Microsoft.com in 1999

July 12, 2008

In my previous essay about Jim Gray’s Three Talks in 1999, I mentioned that he and his team had done an excellent job of summarizing trends in data center design, online infrastructure options, and cost analysis of power and name brand hardware. If you have not read that essay, I invite you to take a look at it here. You may want to download the Power Point here. The document does not carry a copyright mark, but I am reluctant to post it for my readers. Please, keep in mind that Microsoft can remove this document at any time. One of the baseline papers referenced in this 1999 Three Talks document is no longer available, and I have a resource working on tracking it down now.
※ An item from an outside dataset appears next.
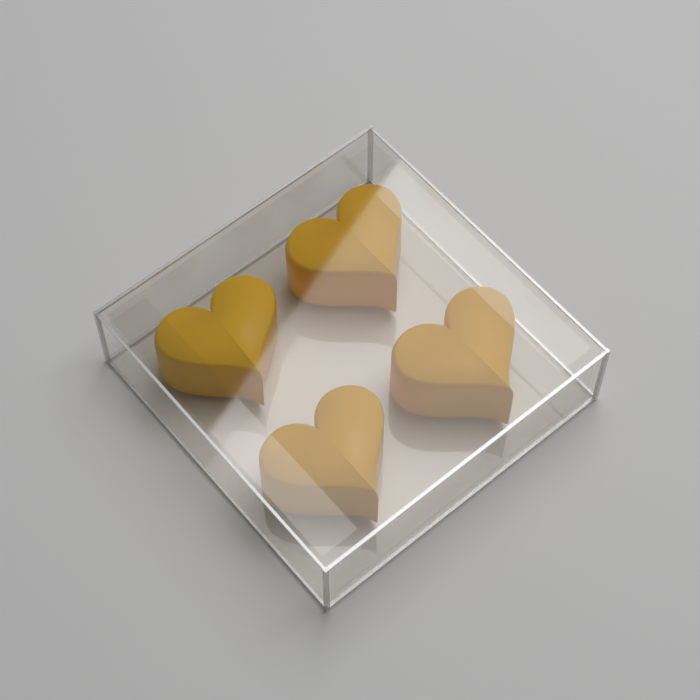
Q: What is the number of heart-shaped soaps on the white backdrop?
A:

I invite you to look at this diagram. I apologize for the poor quality of the graphic, but I am using an image in Mr. Gray’s 1999 presentation which has been crunched by the WordPress program. I will make some high level observations, and you will be able to download the 1999 PowerPoint and examine the image in that document.

gray diagram 1998

I want to keep the engineering jargon to a minimum. Half of my two to four Web log regulars are MBAs, and I have been asked to clarify or expand on a number of technical concepts. I will not provide that “deep dive” in my public Web log. Information of that type appears in my for-fee studies. If this offends you, please, stop reading. I have to make a decision about what is placed on the Web log as general information and what goes in the studies that pays for the blood sucking leeches who assist me in my research.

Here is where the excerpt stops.